While millennials press their way to an improved mental status, therapists are looking to break stigmas surrounding mental health services. Starting with the misconception of mental illness, therapists are hoping to dispel the myth there needs to be an issue to seek assistance.  


“Individuals believe they need a mental health issue or medical diagnosis to seek therapy. In reality, nothing has to be wrong with you, and a life-changing or traumatic event doesn’t need to occur to go to therapy. Therapy could be a form of self-care or simply because you enjoy talking to someone other than a family or friend without any judgments,” says Lewis.  


For some, the perception of therapy and mental health are enough to keep them from seeking help that could potentially be life changing. With costs being a major deterrent, many across all age populations do not seek therapy out of fear of affordability.  

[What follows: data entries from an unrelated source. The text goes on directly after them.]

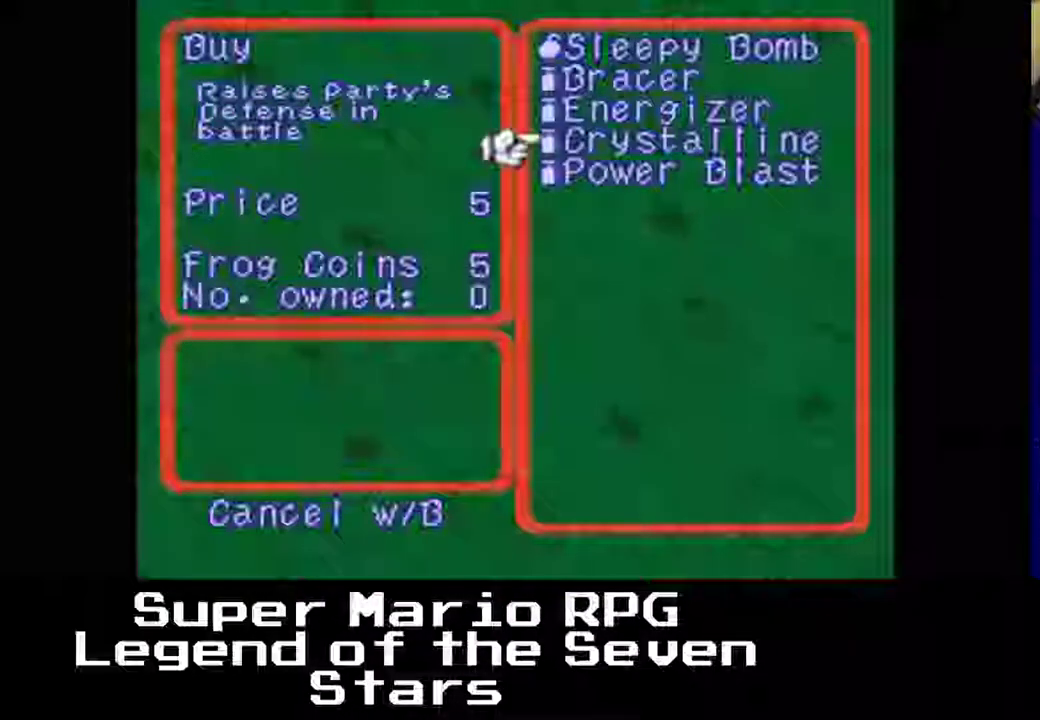
{"buttons": [], "left_stick": "center", "events": []}
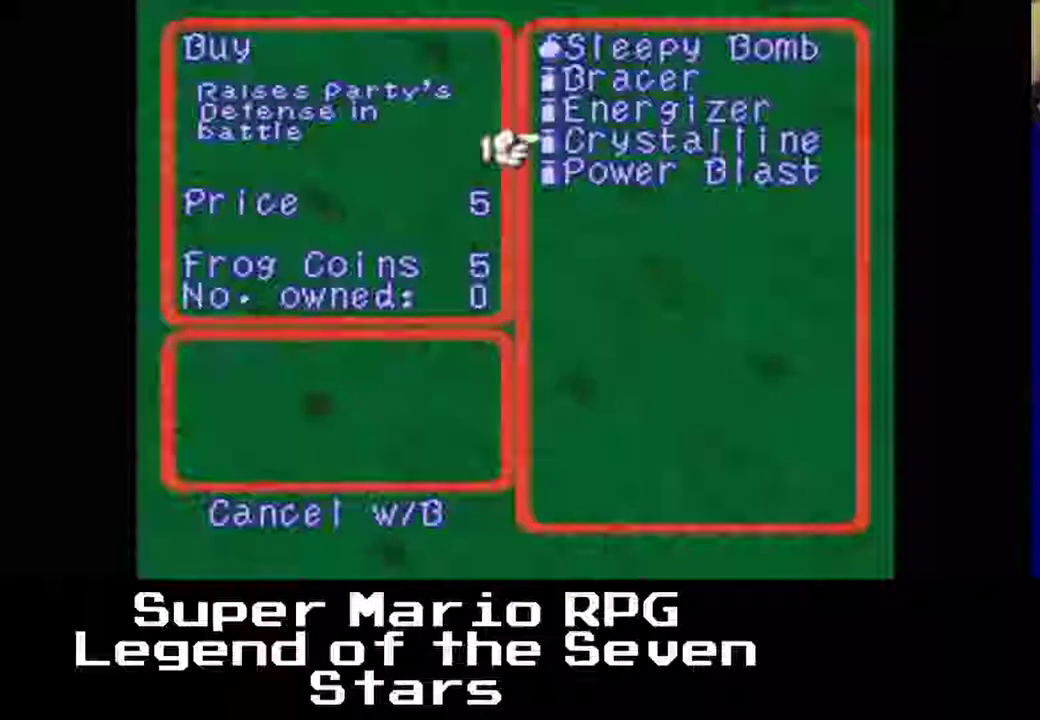
{"buttons": [], "left_stick": "center", "events": []}
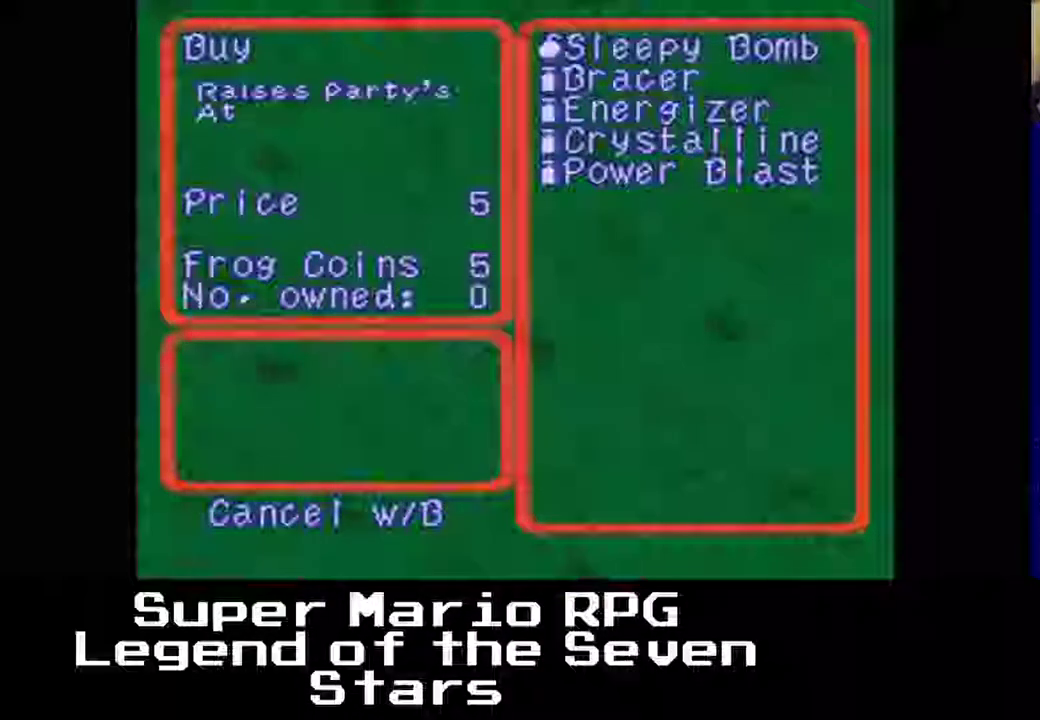
{"buttons": [], "left_stick": "center", "events": []}
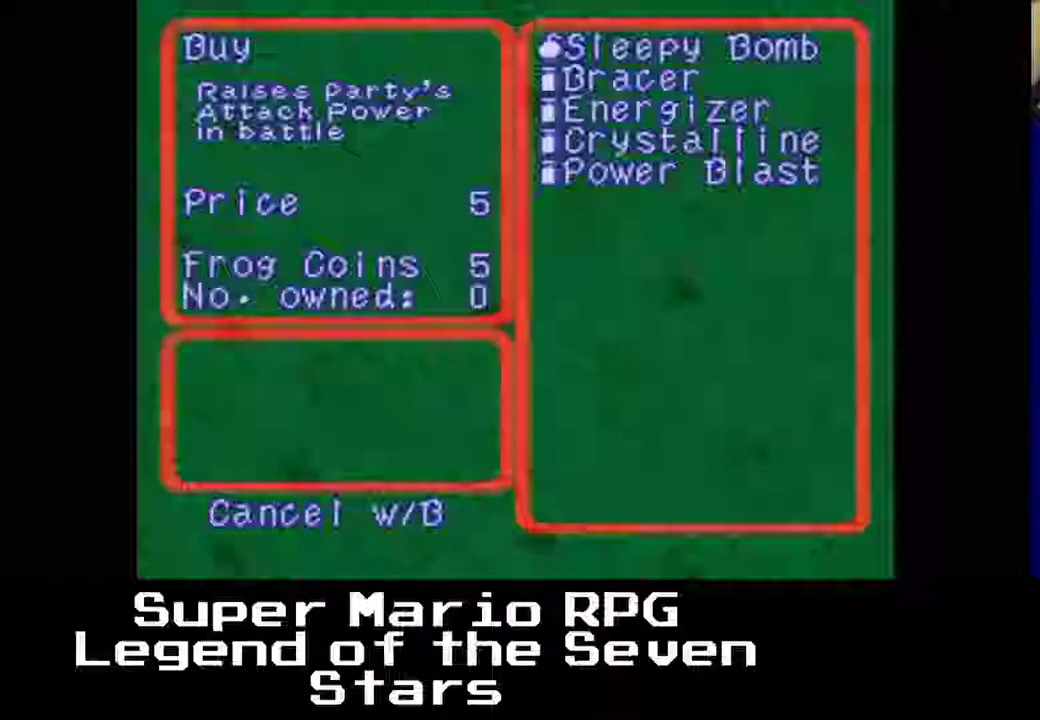
{"buttons": [], "left_stick": "center", "events": []}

“Many people are uncomfortable seeking therapy because they are afraid of what their friends and family may think of them. They may lack knowledge about what therapy is, unsure of the cost, scared they won’t find the ‘right therapist’ and simply in denial that they could benefit from therapy,” says Lewis. 


For those looking to seek assistance, but nervous of the journey, this mental health professional encourages trying it with an open mind and a dedication to growth. Having the opportunity to express buried thoughts and emotions to an impartial party can be the first steps to healing and steering clear from doubters of the process.  


“It’s not easy starting the therapy journey and everyone is at different stages of their own self-growth. I would say the first step is accepting the fact you are interested in seeking counseling. Don’t try to think of a reason why you need it, just go for it and maybe that reason will come throughout the sessions with your therapist,” says Lewis. “Seek counseling for yourself and not for others.”